So, you’re a guy hovering at around six feet or more, weighing in at over 200 pounds — do you qualify for #bigguytwitter?
Men, often with big muscles, are popping up on Twitter feeds currently, with the hashtag #bigguytwitter becoming a trending topic. The interesting thing is, #bigguytwitter is featuring all kinds of men with muscles — or not — and they are more or less positive posts. Would #biggirltwitter get the same action?
Many people believe probably not. In fact, there are claims that #biggirltwitter would result in a whole lot of body shaming, among other things. While some have suggested that #biggirltwitter might attract fetishists, the reality is that there are more who might find #bigguytwitter more appealing than a corresponding hashtag for women.
— honey dip (@NayBossin) May 10, 2016
Whitney Way Thore of My Big Fat Fabulous Life learned just how destructive body shaming was. According to Toronto Star, Thore gained 100 pounds in a year while unknowingly living with polycystic ovarian syndrome. She said that she lived with being publicly ridiculed for her weight while teaching English in South Korea, and it was when she returned stateside and was called a “fat a**” by a group as she left the gym that she was tired of being the butt of the joke. As a result, she founded No Body Shame, an organization devoted to helping people learn to overcome the effects of societal-induced shame for a variety of reasons.
So why would #bigguytwitter trend while #biggirltwitter would get ridiculed?
Tall and muscular men — or even taller men who are broad shouldered but may have something of a paunch — represent power and the ability to look after themselves and support their family. It’s instinctive, to an extent; women are drawn to bigger men in large part because they look more capable, according to Venusian Arts writer Prophet.
“The basic survival value calculation is that larger = stronger = more capable of surviving,” he writes. “So this is an advantage to us bigger guys once we have a woman attracted as it will be easier for her to feel safer and therefore more comfortable when she’s with us.”

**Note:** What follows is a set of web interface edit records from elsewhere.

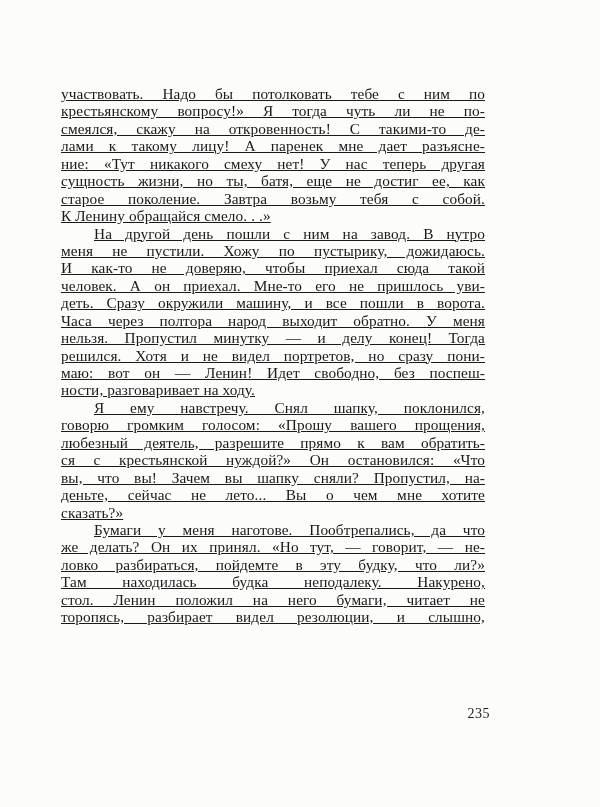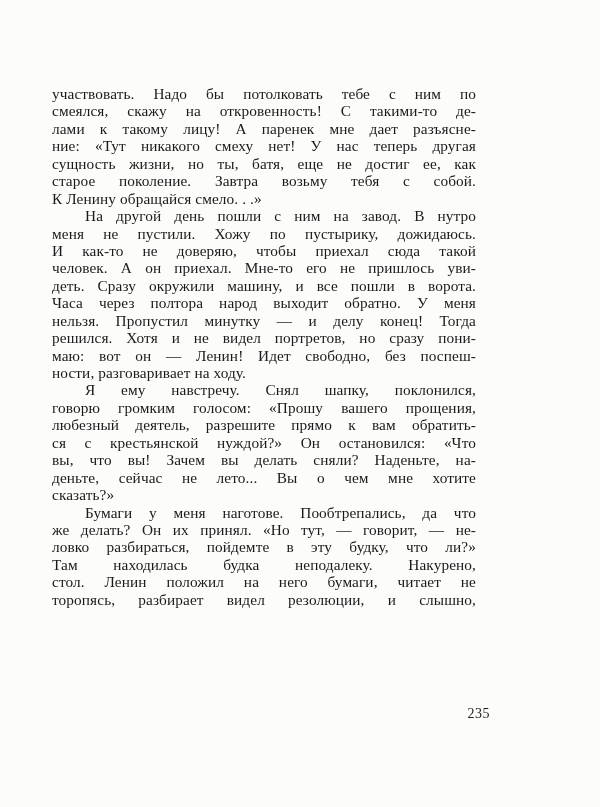--- a/index.html
+++ b/index.html
@@ -14,24 +14,25 @@
     font-family: "Liberation Serif", "DejaVu Serif", serif;
     overflow: hidden;
   }
   .sheet {
     position: absolute;
     inset: 0;
     background: #fcfcfb;
   }
   .text-block {
     position: absolute;
-    left: 52px;
+    left: 61px;
     top: 85px;
     width: 424px;
     color: #1a1a1a;
+    text-decoration: underline;
   }
   .line {
     font-size: 15.3px;
     line-height: 17.45px;
     height: 17.45px;
     overflow: hidden;
     text-align: justify;
     text-align-last: justify;
     letter-spacing: 0.1px;
   }
@@ -52,41 +53,42 @@
     letter-spacing: 0.5px;
     margin-top: 32px;
   }
 </style>
 </head>
 <body>
 
 <div class="sheet">
   <div class="text-block">
       <div class="line">участвовать. Надо бы потолковать тебе с ним по</div>
+      <div class="line">крестьянскому вопросу!» Я тогда чуть ли не по-</div>
       <div class="line">смеялся, скажу на откровенность! С такими-то де-</div>
       <div class="line">лами к такому лицу! А паренек мне дает разъясне-</div>
       <div class="line">ние: «Тут никакого смеху нет! У нас теперь другая</div>
       <div class="line">сущность жизни, но ты, батя, еще не достиг ее, как</div>
       <div class="line">старое поколение. Завтра возьму тебя с собой.</div>
       <div class="line end">К Ленину обращайся смело. . .»</div>
       <div class="line indent">На другой день пошли с ним на завод. В нутро</div>
       <div class="line">меня не пустили. Хожу по пустырику, дожидаюсь.</div>
       <div class="line">И как-то не доверяю, чтобы приехал сюда такой</div>
       <div class="line">человек. А он приехал. Мне-то его не пришлось уви-</div>
       <div class="line">деть. Сразу окружили машину, и все пошли в ворота.</div>
       <div class="line">Часа через полтора народ выходит обратно. У меня</div>
       <div class="line">нельзя. Пропустил минутку — и делу конец! Тогда</div>
       <div class="line">решился. Хотя и не видел портретов, но сразу пони-</div>
       <div class="line">маю: вот он — Ленин! Идет свободно, без поспеш-</div>
       <div class="line end">ности, разговаривает на ходу.</div>
       <div class="line indent">Я ему навстречу. Снял шапку, поклонился,</div>
       <div class="line">говорю громким голосом: «Прошу вашего прощения,</div>
       <div class="line">любезный деятель, разрешите прямо к вам обратить-</div>
       <div class="line">ся с крестьянской нуждой?» Он остановился: «Что</div>
-      <div class="line">вы, что вы! Зачем вы делать сняли? Наденьте, на-</div>
+      <div class="line">вы, что вы! Зачем вы шапку сняли? Пропустил, на-</div>
       <div class="line">деньте, сейчас не лето... Вы о чем мне хотите</div>
       <div class="line end">сказать?»</div>
       <div class="line indent">Бумаги у меня наготове. Пообтрепались, да что</div>
       <div class="line">же делать? Он их принял. «Но тут, — говорит, — не-</div>
       <div class="line">ловко разбираться, пойдемте в эту будку, что ли?»</div>
       <div class="line">Там находилась будка неподалеку. Накурено,</div>
       <div class="line">стол. Ленин положил на него бумаги, читает не</div>
       <div class="line">торопясь, разбирает видел резолюции, и слышно,</div>
     </div>
   <div class="folio">235</div>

Jezebel unintentionally discussed why #biggirltwitter would never be as popular as #bigguytwitter when they looked at the episode of Louie called “So Did the Fat Lady.” Sarah Baker, who plays a self-professed “fat girl,” who asks star Louis C.K. out twice, but is turned down, puts Louis in his place perfectly.
“Look, I really like you, you’re truly a good guy, I think,” she tells Louis in the episode. “I’m so sorry. I’m picking you. On behalf of all the fat girls, I’m making you represent all the guys. Why do you hate us so much? What is is about the basics of human happiness, feeling attractive, feeling loved, having guys chase after us, that’s just not in the cards for us? Nope. Not for us. How is that fair? And why am I supposed to just accept it?”
I’m 6’5″ 235lbs next to my 7′ tall cousin Travis & next to my normal-sized cousin Chris #BigGuyTwitter pic.twitter.com/bWXnmTYzO8
— Ben Myers (@BenMyersOnline) May 10, 2016
Somehow, we celebrate #bigguytwitter and when it comes to #biggirltwitter, we are expecting slander and hurtful comments. We are all part of the human race, regardless of size; unfortunately, #bigguytwitter has become something that countless men are looking to post to while big girls continue to be insulted when they should find equal support.
Unfortunately, we continue to be drawn to bigger men. Perhaps it is instinctive, but why are people denigrating big girls as #bigguytwitter continues to trend? As of this writing, the hashtag has hit roughly 63,000 tweets; #tallgirltwitter has recently hit as well. By comparison, though, #tallgirltwitter is seeing people post both height and weight. The bottom line is, why can’t we just respect people for who they are, regardless of whether they are big or small?